Do you remember the briefcase in Pulp Fiction? The on that glowed when opened? That the characters were all excited about but you never knew what was inside it. It’s called a MacGuffin. I’m not talking about the briefcase per se. Rather I mean the object in a story that all the characters are obsessed about, but that you – the audience – never find out what it is, and frankly, really isn’t that important to you. In Pulp Fiction I remember reading that the briefcase is allegedly Marsellus Wallace soul. But ultimately, it doesn’t matter. What matters is that Vincent Vega, Jules Winnfield and a ton of other characters think it is important, and that drives the action and the plot forward.
Again – let me be clear – Open Data Portals are our MacGuffin device. We seem to care A LOT about them. But trust me, what really matters is everything that can happens around them. What makes open data important is not a data portal. It is a necessary prerequisite but it’s not the end, it just the means. We’re here because we believe that the things open data can let us and others do, matter. The Open Data portal was only ever a MacGuffin device – something that focused our attention and helped drive action so that we could do the other things – that dark matter that lies all around the MacGuffin device.
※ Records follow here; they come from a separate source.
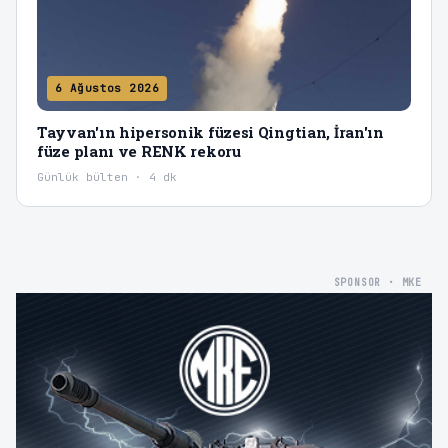
6 Ağustos 2026
Tayvan'ın hipersonik füzesi Qingtian, İran'ın
füze planı ve RENK rekoru
Günlük bülten · 4 dk
SPONSOR · MKE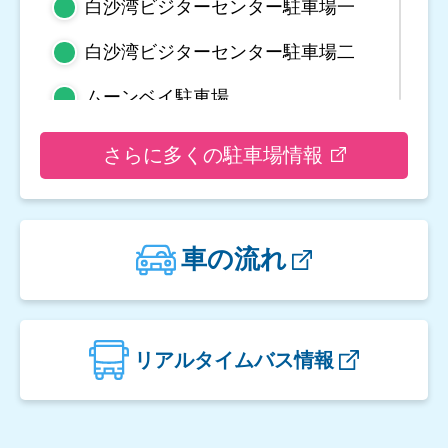
白沙湾ビジターセンター駐車場一
白沙湾ビジターセンター駐車場二
ムーンベイ駐車場
野柳地質公園駐車場
さらに多くの駐車場情報
亀吼平置き駐車場
観音山遊客中心駐車場二
車の流れ
観音山遊客中心駐車場一
楓櫃斗湖駐車場
リアルタイムバス情報
翡翠湾駐車場
金山立体駐車場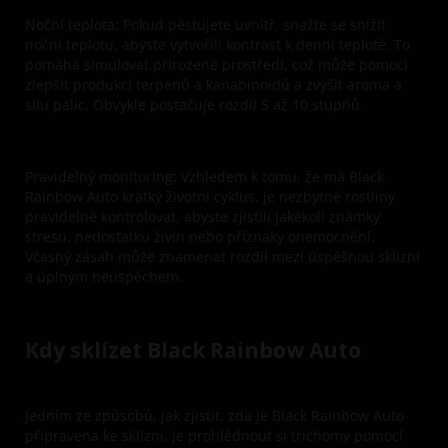
Noční teplota:
Pokud pěstujete uvnitř, snažte se snížit
noční teplotu, abyste vytvořili kontrast k denní teplotě. To
pomáhá simulovat přirozené prostředí, což může pomoci
zlepšit produkci terpenů a kanabinoidů a zvýšit aroma a
sílu palic. Obvykle postačuje rozdíl 5 až 10 stupňů.
Pravidelný monitoring:
Vzhledem k tomu, že má Black
Rainbow Auto krátký životní cyklus, je nezbytné rostliny
pravidelně kontrolovat, abyste zjistili jakékoli známky
stresu, nedostatku živin nebo příznaky onemocnění.
Včasný zásah může znamenat rozdíl mezi úspěšnou sklizní
a úplným neúspěchem.
Kdy sklízet Black Rainbow Auto
Jedním ze způsobů, jak zjistit, zda je Black Rainbow Auto
připravena ke sklizni, je prohlédnout si trichomy pomocí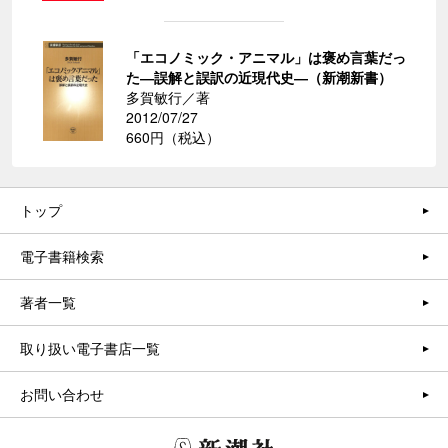
「エコノミック・アニマル」は褒め言葉だっ
た―誤解と誤訳の近現代史―（新潮新書）
多賀敏行／著
2012/07/27
660円（税込）
トップ
電子書籍検索
著者一覧
取り扱い電子書店一覧
お問い合わせ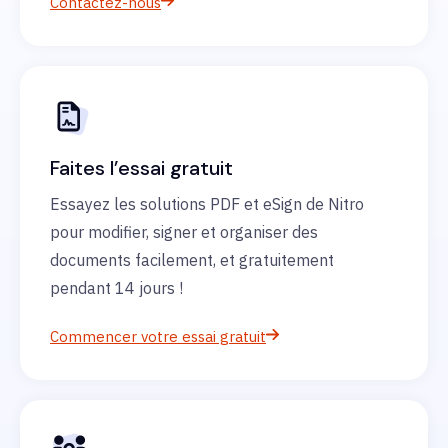
Contactez-nous
Faites l’essai gratuit
Essayez les solutions PDF et eSign de Nitro
pour modifier, signer et organiser des
documents facilement, et gratuitement
pendant 14 jours !
Commencer votre essai gratuit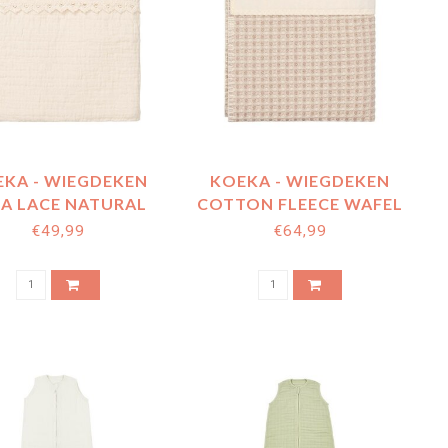
KA - WIEGDEKEN
KOEKA - WIEGDEKEN
BA LACE NATURAL
COTTON FLEECE WAFEL
AMSTERDAM CRUMBLE
€49,99
€64,99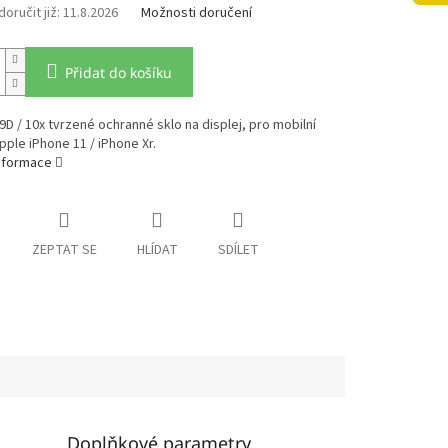
11.8.2026
Možnosti doručení
Přidat do košíku
9D / 10x tvrzené ochranné sklo na displej, pro mobilní
pple iPhone 11 / iPhone Xr.
informace
ZEPTAT SE
HLÍDAT
SDÍLET
Doplňkové parametry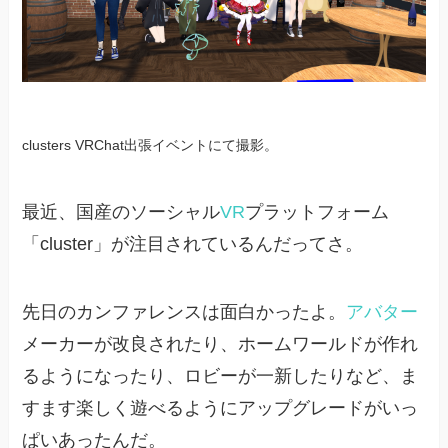
clusters VRChat出張イベントにて撮影。
最近、国産のソーシャル
VR
プラットフォーム
「cluster」が注目されているんだってさ。
先日のカンファレンスは面白かったよ。
アバター
メーカーが改良されたり、ホームワールドが作れ
るようになったり、ロビーが一新したりなど、ま
すます楽しく遊べるようにアップグレードがいっ
ぱいあったんだ。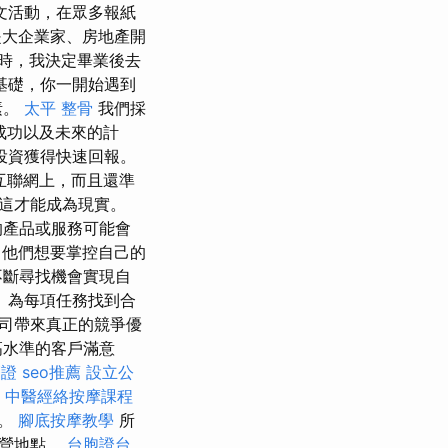
文活動，在眾多報紙
是大企業家、房地產開
時，我決定畢業後去
基礎，你一開始遇到
素。
太平 整骨
我們採
初的成功以及未來的計
投資獲得快速回報。
互聯網上，而且還準
這才能成為現實。
的產品或服務可能會
 他們想要掌控自己的
不斷尋找機會實現自
 為每項任務找到合
司帶來真正的競爭優
高水準的客戶滿意
簽證
seo推薦
設立公
中醫經絡按摩課程
務。
腳底按摩教學
所
經營地點。
台胞證台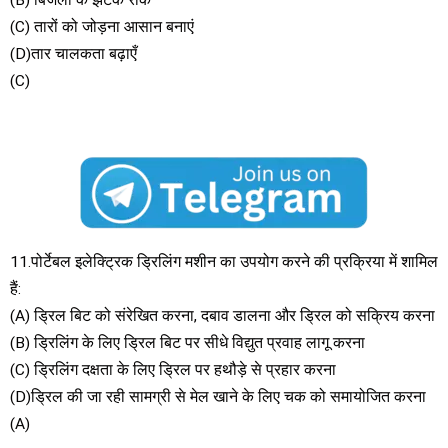
(B) बिजली के झटके रोकें
(C) तारों को जोड़ना आसान बनाएं
(D)तार चालकता बढ़ाएँ
(C)
11.पोर्टेबल इलेक्ट्रिक ड्रिलिंग मशीन का उपयोग करने की प्रक्रिया में शामिल
हैं:
(A) ड्रिल बिट को संरेखित करना, दबाव डालना और ड्रिल को सक्रिय करना
(B) ड्रिलिंग के लिए ड्रिल बिट पर सीधे विद्युत प्रवाह लागू करना
(C) ड्रिलिंग दक्षता के लिए ड्रिल पर हथौड़े से प्रहार करना
(D)ड्रिल की जा रही सामग्री से मेल खाने के लिए चक को समायोजित करना
(A)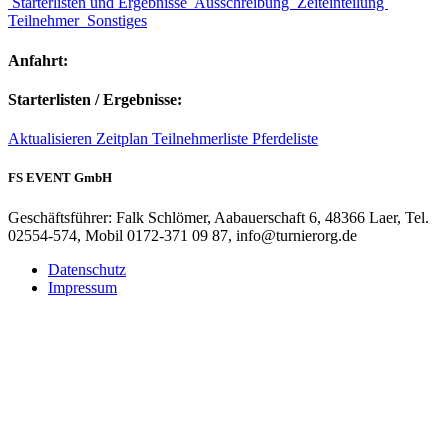
Starterlisten und Ergebnisse
Ausschreibung
Zeiteinteilung
Teilnehmer
Sonstiges
Anfahrt:
Starterlisten / Ergebnisse:
Aktualisieren
Zeitplan
Teilnehmerliste
Pferdeliste
FS EVENT GmbH
Geschäftsführer: Falk Schlömer, Aabauerschaft 6, 48366 Laer, Tel.
02554-574, Mobil 0172-371 09 87, info@turnierorg.de
Datenschutz
Impressum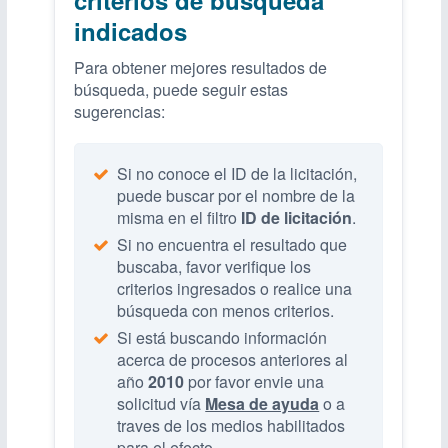
indicados
Para obtener mejores resultados de
búsqueda, puede seguir estas
sugerencias:
Si no conoce el ID de la licitación,
puede buscar por el nombre de la
misma en el filtro
ID de licitación
.
Si no encuentra el resultado que
buscaba, favor verifique los
criterios ingresados o realice una
búsqueda con menos criterios.
Si está buscando información
acerca de procesos anteriores al
año
2010
por favor envie una
solicitud vía
Mesa de ayuda
o a
traves de los medios habilitados
para el efecto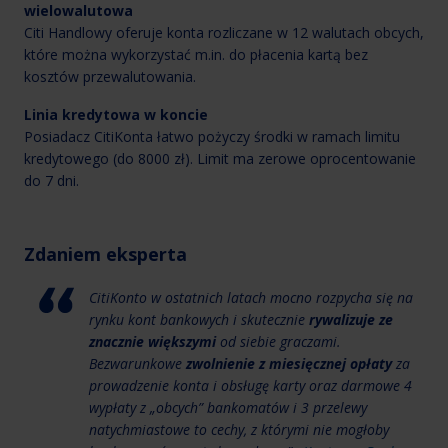
wielowalutowa
Citi Handlowy oferuje konta rozliczane w 12 walutach obcych,
które można wykorzystać m.in. do płacenia kartą bez
kosztów przewalutowania.
Linia kredytowa w koncie
Posiadacz CitiKonta łatwo pożyczy środki w ramach limitu
kredytowego (do 8000 zł). Limit ma zerowe oprocentowanie
do 7 dni.
Zdaniem eksperta
CitiKonto w ostatnich latach mocno rozpycha się na
rynku kont bankowych i skutecznie
rywalizuje ze
znacznie większymi
od siebie graczami.
Bezwarunkowe
zwolnienie z miesięcznej opłaty
za
prowadzenie konta i obsługę karty oraz darmowe 4
wypłaty z „obcych” bankomatów i 3 przelewy
natychmiastowe to cechy, z którymi nie mogłoby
And that is what brings me back to our three challenges. Right now, the debate around open data risks become too much like a Pulp Fiction conference in which all the panels talk about the briefcase. Instead we should be talking more and more about all the action – the dark matter – taking place around the briefcase. Because that is what is really matters. For me, I think the three things that matter most are what I’ve mentioned about in this talk:
- standards – which will let us scale, I believe strongly that the conversation is going to shift from portals to standards
- strategic use – starting us down the path of learning how open data can drive policy outcomes; and
- culture and power – recognizing that there are lots of open data is going to surface a lot of reasons why governments don’t want to engage data driven in decision making
In other words, I want to be talking about how open data can make the world a better place, not about how we do open data. That conversation still matters, open data portals still matter, but the path forward around them feels straightforward, and if they remain the focus we’ll be obsessing about the wrong thing.
So here’s what I’d like to see in the future from our Open Data conferences. We got to stop talking about how to do open data. This is because all of our efforts here, everything we are trying to accomplish… it has nothing to do with the data. What I think we want to be talking about is how open data can be a tool to make the world a better place. So let’s make sure that is the conversation we are have.